Saved entries:
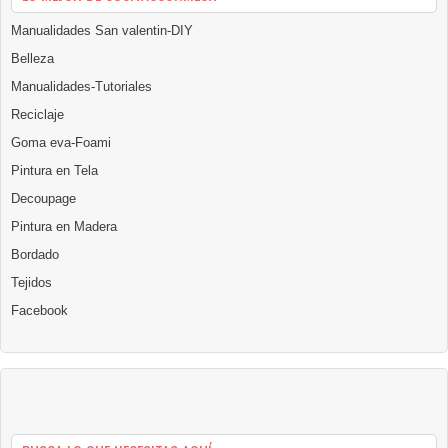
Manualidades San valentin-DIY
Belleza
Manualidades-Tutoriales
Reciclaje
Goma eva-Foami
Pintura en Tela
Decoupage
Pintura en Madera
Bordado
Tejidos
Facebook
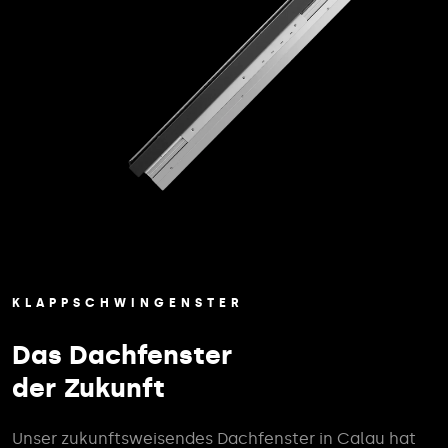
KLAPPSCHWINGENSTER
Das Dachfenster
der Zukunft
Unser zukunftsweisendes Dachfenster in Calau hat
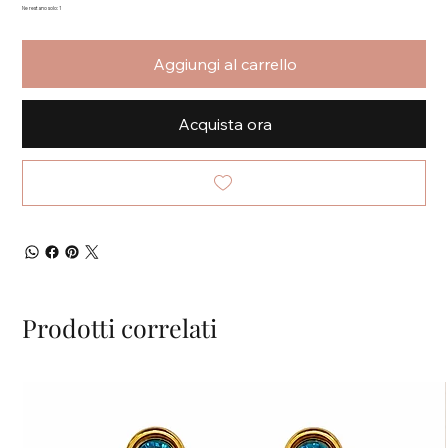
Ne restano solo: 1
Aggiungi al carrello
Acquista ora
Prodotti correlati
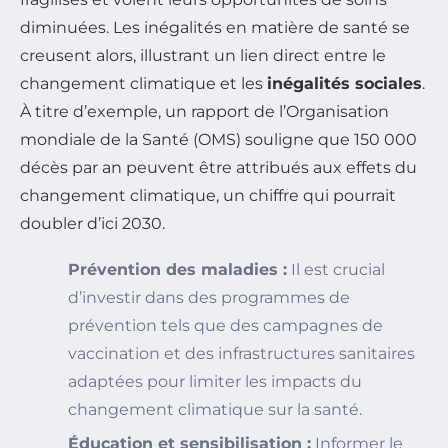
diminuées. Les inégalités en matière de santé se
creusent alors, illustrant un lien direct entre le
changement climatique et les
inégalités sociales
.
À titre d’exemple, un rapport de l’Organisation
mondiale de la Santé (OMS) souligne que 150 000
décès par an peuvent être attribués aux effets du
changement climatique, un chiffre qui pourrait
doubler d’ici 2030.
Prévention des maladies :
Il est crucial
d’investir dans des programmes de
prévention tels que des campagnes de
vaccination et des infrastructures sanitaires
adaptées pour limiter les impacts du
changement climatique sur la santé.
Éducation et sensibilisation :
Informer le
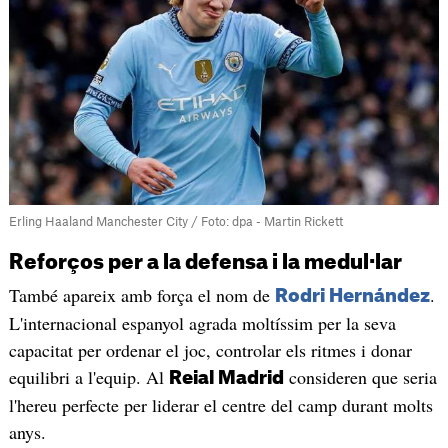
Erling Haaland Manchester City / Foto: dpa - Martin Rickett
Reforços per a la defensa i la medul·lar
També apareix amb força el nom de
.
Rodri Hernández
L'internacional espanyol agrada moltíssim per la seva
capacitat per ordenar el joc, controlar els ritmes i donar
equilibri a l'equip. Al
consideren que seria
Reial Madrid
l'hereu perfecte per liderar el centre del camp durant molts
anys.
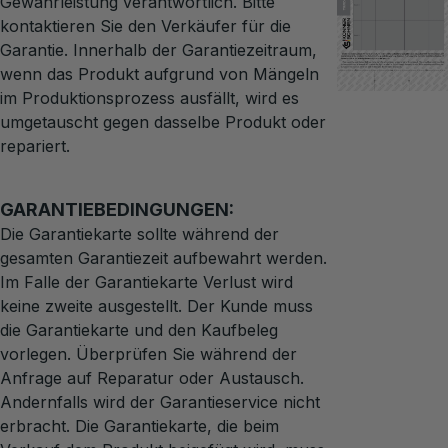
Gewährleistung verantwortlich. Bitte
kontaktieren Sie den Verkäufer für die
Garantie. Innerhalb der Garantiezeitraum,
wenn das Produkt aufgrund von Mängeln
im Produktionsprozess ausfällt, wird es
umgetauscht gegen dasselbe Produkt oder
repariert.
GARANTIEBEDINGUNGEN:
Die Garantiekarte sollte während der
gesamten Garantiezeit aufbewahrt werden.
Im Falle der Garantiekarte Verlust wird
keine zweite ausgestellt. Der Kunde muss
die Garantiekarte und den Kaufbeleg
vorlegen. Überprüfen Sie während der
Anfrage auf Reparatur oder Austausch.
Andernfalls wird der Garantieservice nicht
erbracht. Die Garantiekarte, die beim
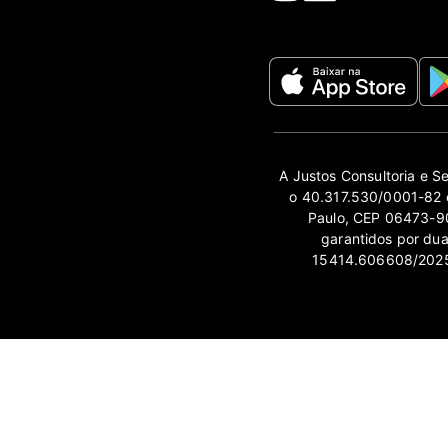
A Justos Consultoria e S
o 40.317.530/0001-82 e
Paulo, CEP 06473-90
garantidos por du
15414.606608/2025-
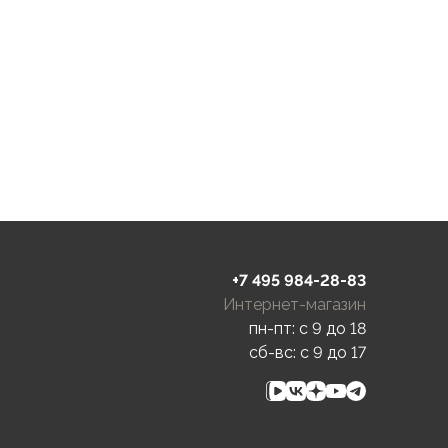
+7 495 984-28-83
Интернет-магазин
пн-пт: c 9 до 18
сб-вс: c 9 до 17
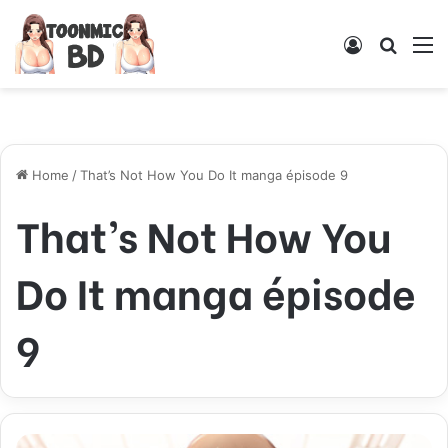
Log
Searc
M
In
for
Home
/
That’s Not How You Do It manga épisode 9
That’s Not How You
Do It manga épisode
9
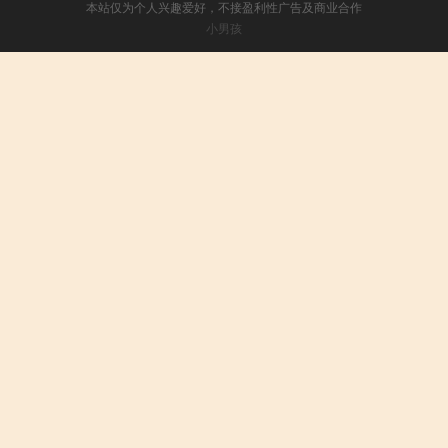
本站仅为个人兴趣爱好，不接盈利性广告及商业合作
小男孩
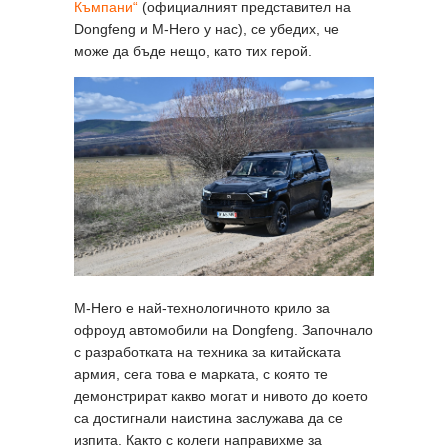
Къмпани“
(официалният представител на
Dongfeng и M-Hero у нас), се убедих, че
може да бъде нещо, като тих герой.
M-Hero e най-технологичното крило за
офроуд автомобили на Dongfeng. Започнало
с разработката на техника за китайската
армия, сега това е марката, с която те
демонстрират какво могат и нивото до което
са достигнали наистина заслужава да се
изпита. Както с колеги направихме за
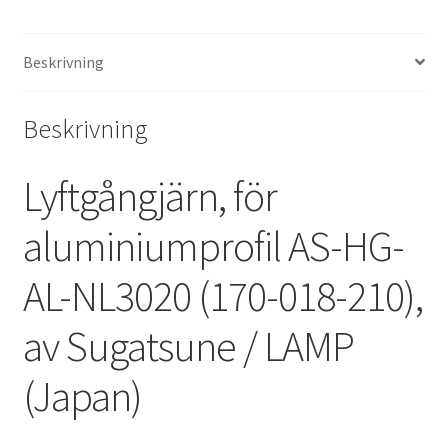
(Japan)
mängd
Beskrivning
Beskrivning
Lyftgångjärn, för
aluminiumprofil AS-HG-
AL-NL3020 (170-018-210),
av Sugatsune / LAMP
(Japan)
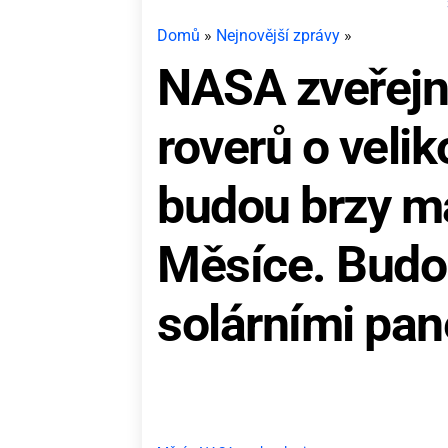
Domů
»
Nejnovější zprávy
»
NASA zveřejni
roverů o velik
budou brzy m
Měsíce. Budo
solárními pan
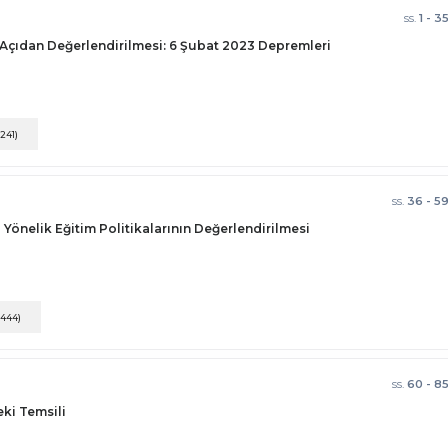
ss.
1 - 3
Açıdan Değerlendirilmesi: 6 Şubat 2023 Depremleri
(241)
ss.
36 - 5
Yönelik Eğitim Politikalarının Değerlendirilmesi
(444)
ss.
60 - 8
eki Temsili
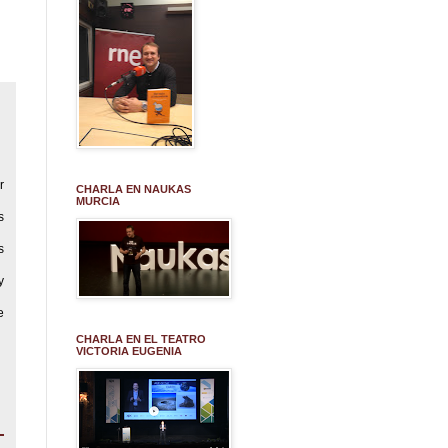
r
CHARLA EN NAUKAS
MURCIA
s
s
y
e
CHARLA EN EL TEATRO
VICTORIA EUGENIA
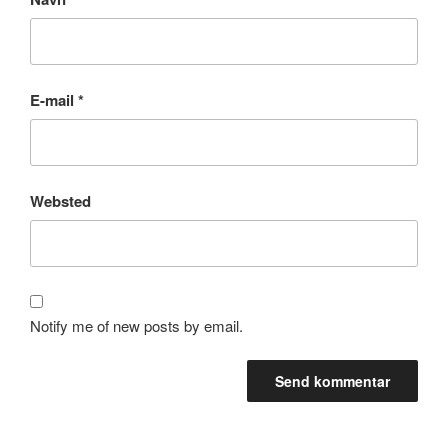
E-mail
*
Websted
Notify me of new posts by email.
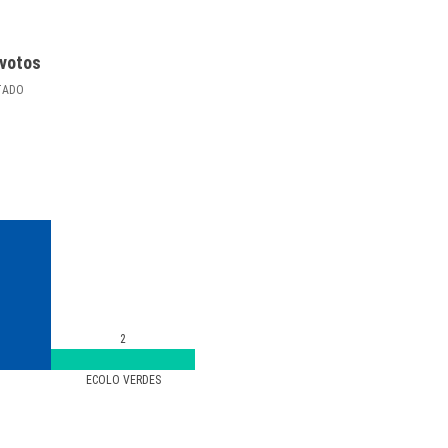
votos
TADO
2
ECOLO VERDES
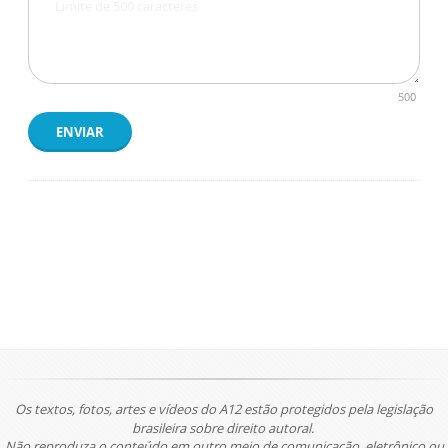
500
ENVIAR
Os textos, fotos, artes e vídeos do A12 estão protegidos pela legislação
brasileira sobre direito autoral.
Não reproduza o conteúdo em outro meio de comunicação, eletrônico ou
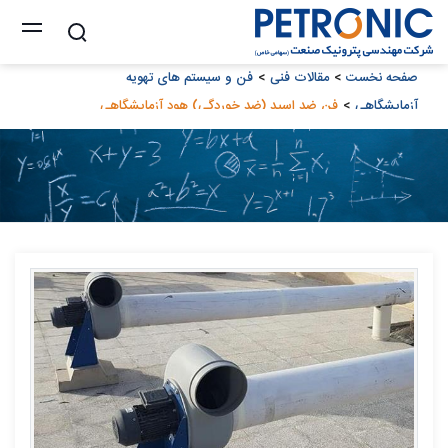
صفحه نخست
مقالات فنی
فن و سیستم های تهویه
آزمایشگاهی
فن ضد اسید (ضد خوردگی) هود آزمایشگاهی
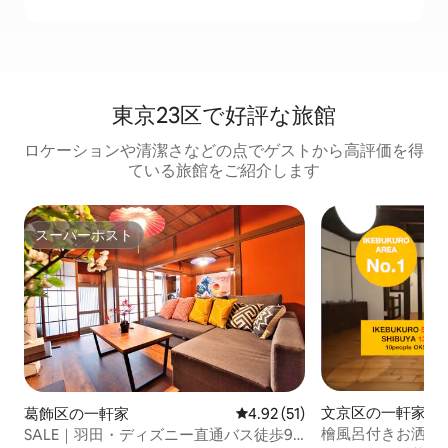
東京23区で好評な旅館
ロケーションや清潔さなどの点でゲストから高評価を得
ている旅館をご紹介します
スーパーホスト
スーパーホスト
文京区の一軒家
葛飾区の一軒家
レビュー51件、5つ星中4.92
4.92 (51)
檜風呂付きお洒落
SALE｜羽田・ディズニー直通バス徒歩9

#### INSTRUCTIONS FOR THE TASK
Using the records above, copy each line that contains "inégalités".

#### FINISHED EXERCISE
diminuées. Les inégalités en matière de santé se
inégalités sociales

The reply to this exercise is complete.